3. Create a variable file

vim vars/main.yml
backup_path: /App/backup
data_backup_center: "192.168.3.119"
nginx_logrotate_path: /data/nginx/nginx_logrotate
nginx_logrotate_path_json: /App/logs/nginx_logrotate
# the following three variables as the default value, because ansible - extra - vars was introduced into the highest priority of variable parameters, so - extra - vars to prevail, where to set the default value is to avoid extra - vars to null result in an error
today_date: "19700101"
yesterday_date: "19700101"
old_date: "19700101"
Copy the code

Among them:

  • Backup_path is our local unified backup directory.

  • Data_backup_center is our remote backup center;

  • Nginx_logrotate is our nginx-related log directory;

  • Other variables that control the time the local backup is saved;

4. Create task files

# 1. Operating system-level configuration files
vim tasks/sys_conf.yml
# Back up configuration files related to each system
- name: backup system config file to {{ backup_path }}/{{ today_date }}/config
  command: chdir={{ backup_path }}/{{ today_date }}/config cp -rfv {{ item }} .
  ignore_errors: True
  with_items:
    - /etc/hosts
    - /etc/rc.d/rc.local
    - /etc/crontab
    - /var/spool/cron
    - /App/scripts
    - /etc/zabbix/zabbix_agentd.d
    - /opt/shell
    - /etc/profile
    
  # 2. Application level configuration asks for that
 vim  tasks/nginx_conf.yml
# to judge whether the machine to install nginx, if install nginx configuration file backup directory to the native backup directory, / usr/local/openresty/nginx for fixed installation path.
- name: Nginx installed or not
  stat: path=/usr/local/openresty/nginx/sbin/nginx
  register: nginx_results
- name: backup nginx config file to {{ backup_path }}/{{ today_date }}/config
  command: chdir={{ backup_path }}/{{ today_date }}/config cp -rfv /usr/local/openresty/nginx/conf ./nginx_conf
  when: nginx_results.stat.exists 
Copy the code

Above:

  • Since our operating systems are standardized, operating system-level configuration files can be backed up directly;
  • Different applications depend on different services, and application-level configuration files will be diversified.
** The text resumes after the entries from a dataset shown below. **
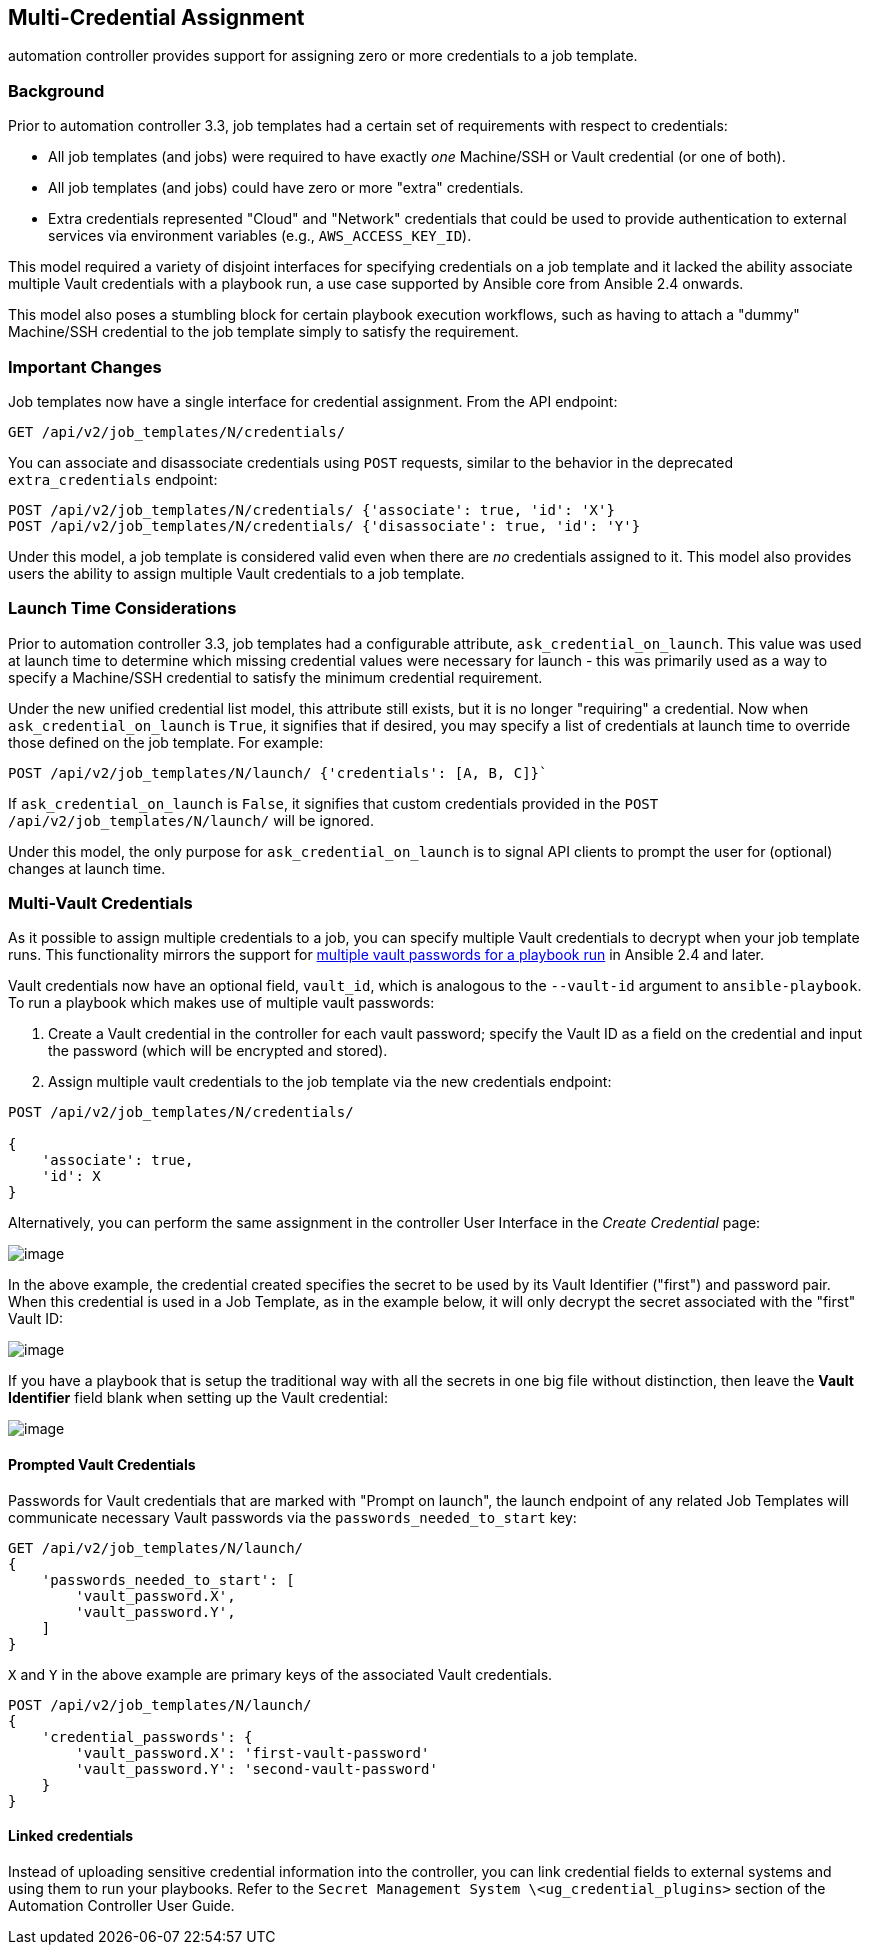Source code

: [[ag_multicred_assgn]]
== Multi-Credential Assignment

automation controller provides support for assigning zero or more
credentials to a job template.

=== Background

Prior to automation controller 3.3, job templates had a certain set of
requirements with respect to credentials:

* All job templates (and jobs) were required to have exactly _one_
Machine/SSH or Vault credential (or one of both).
* All job templates (and jobs) could have zero or more "extra"
credentials.
* Extra credentials represented "Cloud" and "Network" credentials that
could be used to provide authentication to external services via
environment variables (e.g., `AWS_ACCESS_KEY_ID`).

This model required a variety of disjoint interfaces for specifying
credentials on a job template and it lacked the ability associate
multiple Vault credentials with a playbook run, a use case supported by
Ansible core from Ansible 2.4 onwards.

This model also poses a stumbling block for certain playbook execution
workflows, such as having to attach a "dummy" Machine/SSH credential to
the job template simply to satisfy the requirement.

=== Important Changes

Job templates now have a single interface for credential assignment.
From the API endpoint:

`GET /api/v2/job_templates/N/credentials/`

You can associate and disassociate credentials using `POST` requests,
similar to the behavior in the deprecated `extra_credentials` endpoint:

....
POST /api/v2/job_templates/N/credentials/ {'associate': true, 'id': 'X'}
POST /api/v2/job_templates/N/credentials/ {'disassociate': true, 'id': 'Y'}
....

Under this model, a job template is considered valid even when there are
_no_ credentials assigned to it. This model also provides users the
ability to assign multiple Vault credentials to a job template.

=== Launch Time Considerations

Prior to automation controller 3.3, job templates had a configurable
attribute, `ask_credential_on_launch`. This value was used at launch
time to determine which missing credential values were necessary for
launch - this was primarily used as a way to specify a Machine/SSH
credential to satisfy the minimum credential requirement.

Under the new unified credential list model, this attribute still
exists, but it is no longer "requiring" a credential. Now when
`ask_credential_on_launch` is `True`, it signifies that if desired, you
may specify a list of credentials at launch time to override those
defined on the job template. For example:

....
POST /api/v2/job_templates/N/launch/ {'credentials': [A, B, C]}`
....

If `ask_credential_on_launch` is `False`, it signifies that custom
credentials provided in the `POST /api/v2/job_templates/N/launch/` will
be ignored.

Under this model, the only purpose for `ask_credential_on_launch` is to
signal API clients to prompt the user for (optional) changes at launch
time.

[[ag_multi_vault]]
=== Multi-Vault Credentials

As it possible to assign multiple credentials to a job, you can specify
multiple Vault credentials to decrypt when your job template runs. This
functionality mirrors the support for
http://docs.ansible.com/ansible/latest/vault.html#vault-ids-and-multiple-vault-passwords[multiple
vault passwords for a playbook run] in Ansible 2.4 and later.

Vault credentials now have an optional field, `vault_id`, which is
analogous to the `--vault-id` argument to `ansible-playbook`. To run a
playbook which makes use of multiple vault passwords:

[arabic]
. Create a Vault credential in the controller for each vault password;
specify the Vault ID as a field on the credential and input the password
(which will be encrypted and stored).
. Assign multiple vault credentials to the job template via the new
credentials endpoint:

....
POST /api/v2/job_templates/N/credentials/

{
    'associate': true,
    'id': X
}
....

Alternatively, you can perform the same assignment in the controller
User Interface in the _Create Credential_ page:

image:credentials-create-multivault-credential.png[image]

In the above example, the credential created specifies the secret to be
used by its Vault Identifier ("first") and password pair. When this
credential is used in a Job Template, as in the example below, it will
only decrypt the secret associated with the "first" Vault ID:

image:job-template-include-multi-vault-credential.png[image]

If you have a playbook that is setup the traditional way with all the
secrets in one big file without distinction, then leave the *Vault
Identifier* field blank when setting up the Vault credential:

image:credentials-create-novaultid-credential.png[image]

==== Prompted Vault Credentials

Passwords for Vault credentials that are marked with "Prompt on launch",
the launch endpoint of any related Job Templates will communicate
necessary Vault passwords via the `passwords_needed_to_start` key:

....
GET /api/v2/job_templates/N/launch/
{
    'passwords_needed_to_start': [
        'vault_password.X',
        'vault_password.Y',
    ]
}
....

`X` and `Y` in the above example are primary keys of the associated
Vault credentials.

....
POST /api/v2/job_templates/N/launch/
{
    'credential_passwords': {
        'vault_password.X': 'first-vault-password'
        'vault_password.Y': 'second-vault-password'
    }
} 
....

==== Linked credentials

Instead of uploading sensitive credential information into the
controller, you can link credential fields to external systems and using
them to run your playbooks. Refer to the
`Secret Management System \<ug_credential_plugins>` section of
the Automation Controller User Guide.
Therefore, we first judge whether the application exists according to the backup type, and then perform backup.

5. Implementation

# Check files
[root@test ansible]# ansible-playbook -C data_backup.yml
# Execute playBook, single backup
[root@test ansible]# ansible-playbook -e host_ip=10.10.2.1 data_backup.yml 
Script execution, batch backup
[root@test ansible]# bash ansible_all_data_backup.sh
Copy the code

conclusion

As backup types and sizes increase, a single backup center may become a backup bottleneck due to disk I/O and space problems. Therefore, backup needs to be planned in advance.